Xi was the principal of the prestigious ideological school of the party when he was the Vice President.

''But that success will bring more turbulence down the road,” Cai, who later turned bitter critic of Xi and managed to migrate to the US, wrote in her recent article in the Foreign Affairs magazine on Xi's continuation in power beyond his 10-year tenure.

“Emboldened by the unprecedented additional term, Xi will likely tighten his grip even further domestically and raise his ambitions internationally,'' she wrote.

Last December, China witnessed rare public protests against the zero-COVID policy pursued by China to contain coronavirus in which slogans against Xi were raised, criticising his continuation in power.

Days after Xi scrapped the stringent policy which also resulted in a massive spike in the Omicron variant of COVID.

Xi’s supporters for their part argue that the party and the country need him in view of the growing challenges faced by China internally and externally.

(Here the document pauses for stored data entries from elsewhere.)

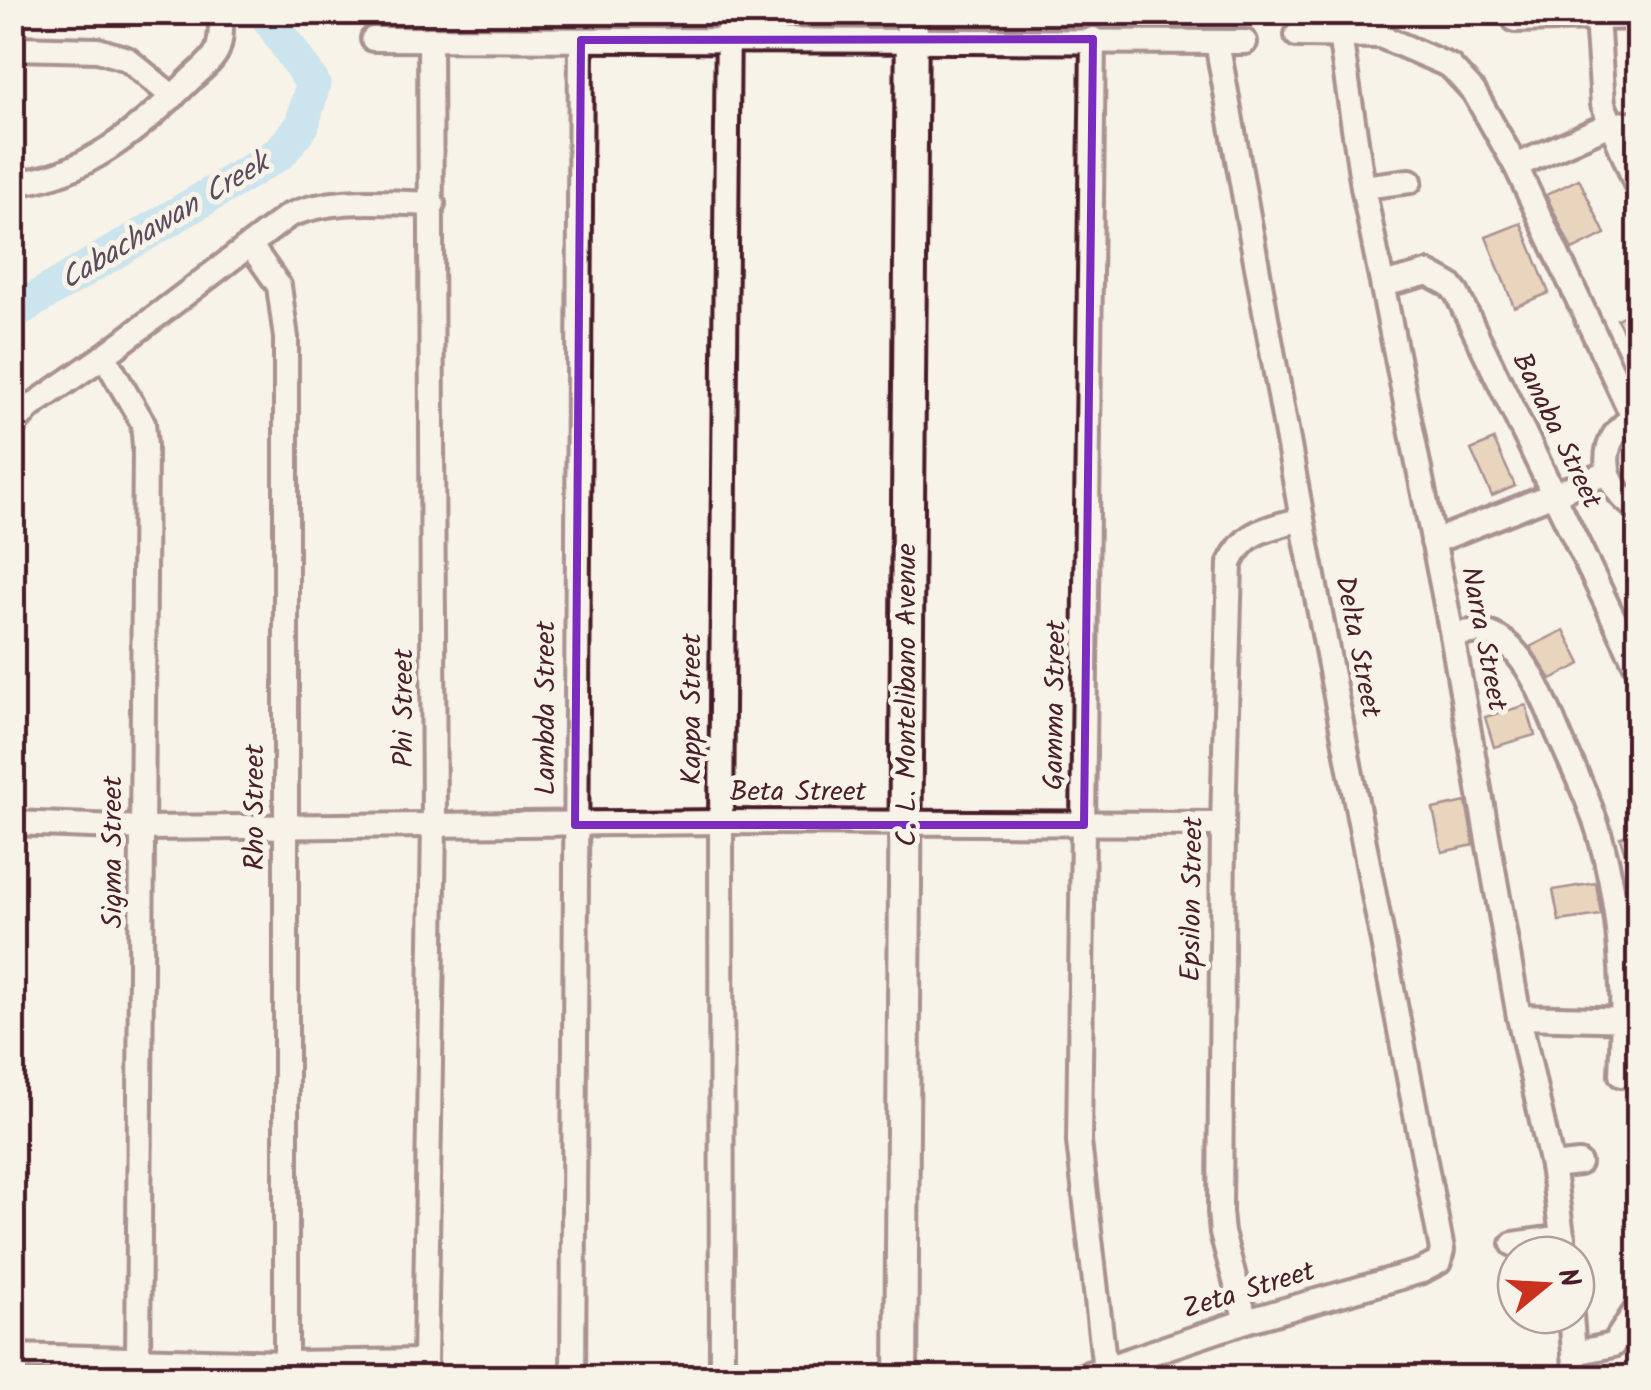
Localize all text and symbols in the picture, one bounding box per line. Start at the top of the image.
water label: Cabachawan Creek [51,138,282,304]
street label: Banaba Street [1499,345,1614,518]
street label: C. L. Montelibano Avenue [885,543,930,847]
street label: Narra Street [1447,563,1519,716]
street label: Delta Street [1321,572,1393,723]
street label: Gamma Street [1032,618,1080,790]
street label: Lambda Street [524,619,569,795]
street label: Kappa Street [670,632,715,785]
street label: Phi Street [382,647,427,768]
street label: Rho Street [233,743,278,870]
street label: Beta Street [730,770,867,815]
street label: Sigma Street [91,775,136,928]
street label: Epsilon Street [1169,815,1217,982]
north arrow [1496,1235,1596,1335]
street label: Zeta Street [1177,1249,1322,1332]
text: N [1543,1263,1592,1294]

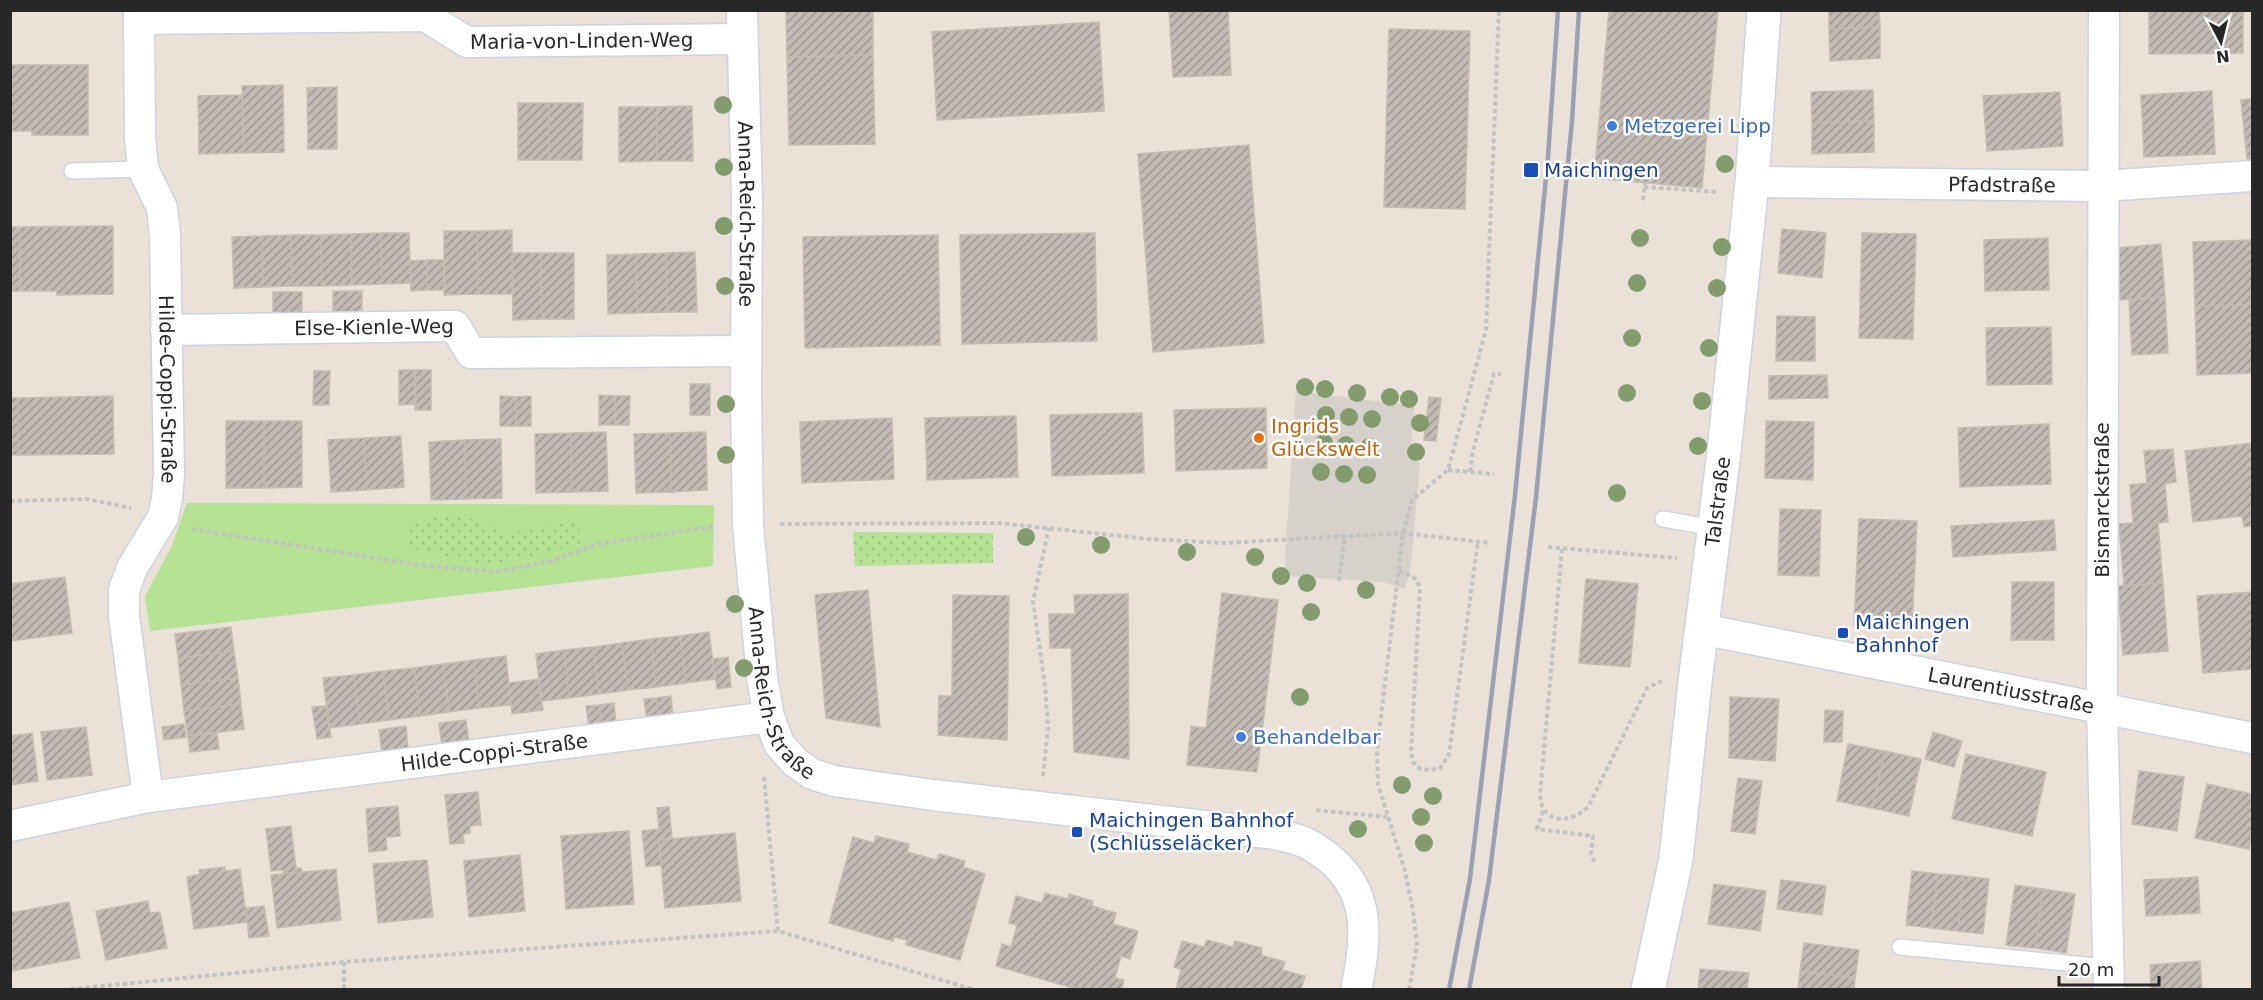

Without a strong leadership core, the CPC would find it hard to unify the entire party's will or build solidarity and unity among people of all ethnic groups, Wang Junwei, a research fellow at the Institute of Party History and Literature of the CPC Central Committee, said.

''It would not be able to achieve anything or carry out any of its ''great struggles with many new historical features,'' he said. For China and Chinese people, Xi’s continuation in power heralds a new age with the trappings of the Mao era.

But for the world, Xi by now is a familiar figure, said a senior diplomat who preferred to be anonymous.

“Xi is China’s new normal. Continuity in a way is good as the world has seen his ten-year rule. We know each other,'' he said.